>>>>

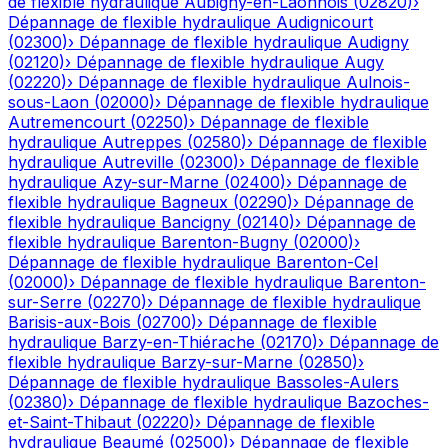
de flexible hydraulique
Aubigny-en-Laonnois
(
02820
)
›
Dépannage de flexible hydraulique
Audignicourt
(
02300
)
›
Dépannage de flexible hydraulique
Audigny
(
02120
)
›
Dépannage de flexible hydraulique
Augy
(
02220
)
›
Dépannage de flexible hydraulique
Aulnois-
sous-Laon
(
02000
)
›
Dépannage de flexible hydraulique
Autremencourt
(
02250
)
›
Dépannage de flexible
hydraulique
Autreppes
(
02580
)
›
Dépannage de flexible
hydraulique
Autreville
(
02300
)
›
Dépannage de flexible
hydraulique
Azy-sur-Marne
(
02400
)
›
Dépannage de
flexible hydraulique
Bagneux
(
02290
)
›
Dépannage de
flexible hydraulique
Bancigny
(
02140
)
›
Dépannage de
flexible hydraulique
Barenton-Bugny
(
02000
)
›
Dépannage de flexible hydraulique
Barenton-Cel
(
02000
)
›
Dépannage de flexible hydraulique
Barenton-
sur-Serre
(
02270
)
›
Dépannage de flexible hydraulique
Barisis-aux-Bois
(
02700
)
›
Dépannage de flexible
hydraulique
Barzy-en-Thiérache
(
02170
)
›
Dépannage de
flexible hydraulique
Barzy-sur-Marne
(
02850
)
›
Dépannage de flexible hydraulique
Bassoles-Aulers
(
02380
)
›
Dépannage de flexible hydraulique
Bazoches-
et-Saint-Thibaut
(
02220
)
›
Dépannage de flexible
hydraulique
Beaumé
(
02500
)
›
Dépannage de flexible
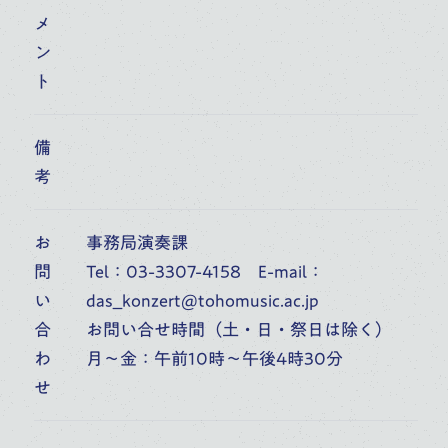
ご寄付のお願い
メ
ン
お知らせ
ト
よくあるご質問
備
考
お問い合わせ
お
事務局演奏課
採用情報
問
Tel：03-3307-4158 E-mail：
い
das_konzert@tohomusic.ac.jp
合
お問い合せ時間（土・日・祭日は除く）
わ
月～金：午前10時～午後4時30分
交通アクセス（所在地）
せ
学校法人 桐朋学園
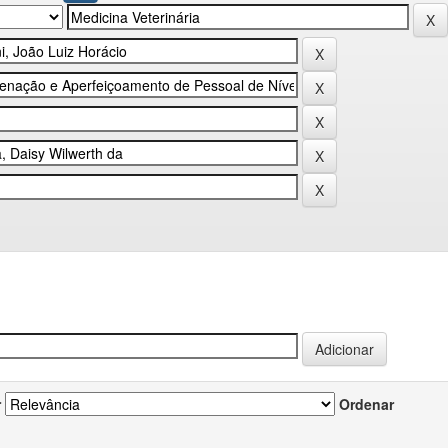
r
Ordenar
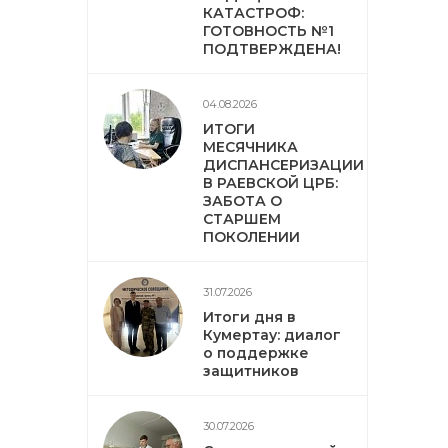
КАТАСТРОФ:
ГОТОВНОСТЬ №1
ПОДТВЕРЖДЕНА!
04.08.2026
ИТОГИ
МЕСЯЧНИКА
ДИСПАНСЕРИЗАЦИИ
В РАЕВСКОЙ ЦРБ:
ЗАБОТА О
СТАРШЕМ
ПОКОЛЕНИИ
31.07.2026
Итоги дня в
Кумертау: диалог
о поддержке
защитников
30.07.2026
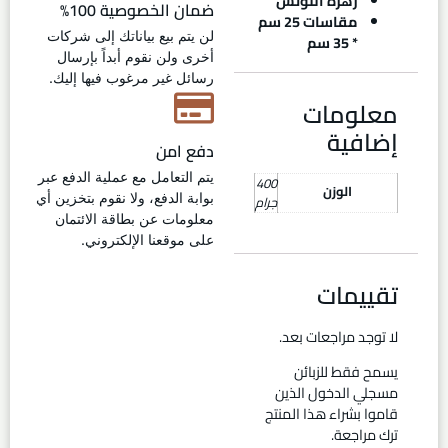
زهرة اللوتس
ضمان الخصوصية 100%
مقاسات 25 سم
لن يتم بيع بياناتك إلى شركات
* 35 سم
أخرى ولن نقوم أبداً بإرسال
رسائل غير مرغوب فيها إليك.
معلومات
إضافية
دفع امن
يتم التعامل مع عملية الدفع عبر
400
الوزن
بوابة الدفع، ولا نقوم بتخزين أي
جرام
معلومات عن بطاقة الائتمان
على موقعنا الإلكتروني.
تقييمات
لا توجد مراجعات بعد.
يسمح فقط للزبائن
مسجلي الدخول الذين
قاموا بشراء هذا المنتج
ترك مراجعة.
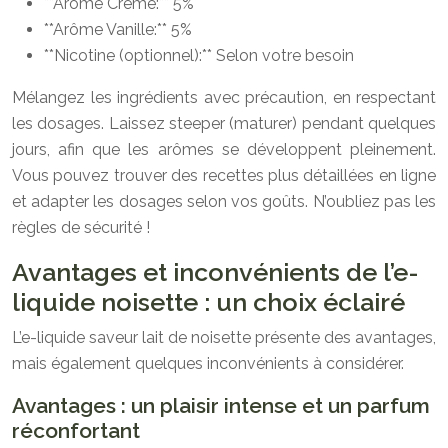
**Arôme Crème:** 5%
**Arôme Vanille:** 5%
**Nicotine (optionnel):** Selon votre besoin
Mélangez les ingrédients avec précaution, en respectant
les dosages. Laissez steeper (maturer) pendant quelques
jours, afin que les arômes se développent pleinement.
Vous pouvez trouver des recettes plus détaillées en ligne
et adapter les dosages selon vos goûts. N’oubliez pas les
règles de sécurité !
Avantages et inconvénients de l’e-
liquide noisette : un choix éclairé
L’e-liquide saveur lait de noisette présente des avantages,
mais également quelques inconvénients à considérer.
Avantages : un plaisir intense et un parfum
réconfortant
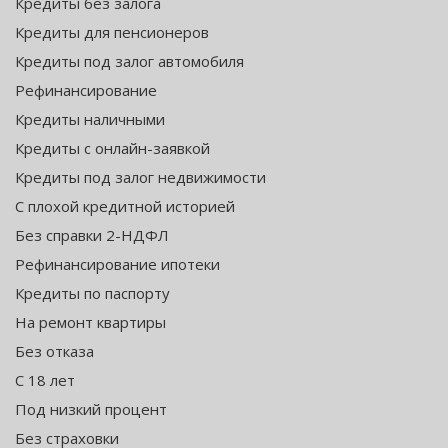
Кредиты без залога
Кредиты для пенсионеров
Кредиты под залог автомобиля
Рефинансирование
Кредиты наличными
Кредиты с онлайн-заявкой
Кредиты под залог недвижимости
С плохой кредитной историей
Без справки 2-НДФЛ
Рефинансирование ипотеки
Кредиты по паспорту
На ремонт квартиры
Без отказа
С 18 лет
Под низкий процент
Без страховки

<<<<

# Written task:
Repeat the lines above exactly, beginning with the one containing "على موقعنا الإلكتروني." and finishing with the one containing "mais également quelques". No pictures belong in the copy.

# Expected answer:
على موقعنا الإلكتروني.
تقييمات
لا توجد مراجعات بعد.
يسمح فقط للزبائن
مسجلي الدخول الذين
قاموا بشراء هذا المنتج
ترك مراجعة.
**Arôme Crème:** 5%
**Arôme Vanille:** 5%
**Nicotine (optionnel):** Selon votre besoin
Mélangez les ingrédients avec précaution, en respectant
les dosages. Laissez steeper (maturer) pendant quelques
jours, afin que les arômes se développent pleinement.
Vous pouvez trouver des recettes plus détaillées en ligne
et adapter les dosages selon vos goûts. N’oubliez pas les
règles de sécurité !
Avantages et inconvénients de l’e-
liquide noisette : un choix éclairé
L’e-liquide saveur lait de noisette présente des avantages,
mais également quelques inconvénients à considérer.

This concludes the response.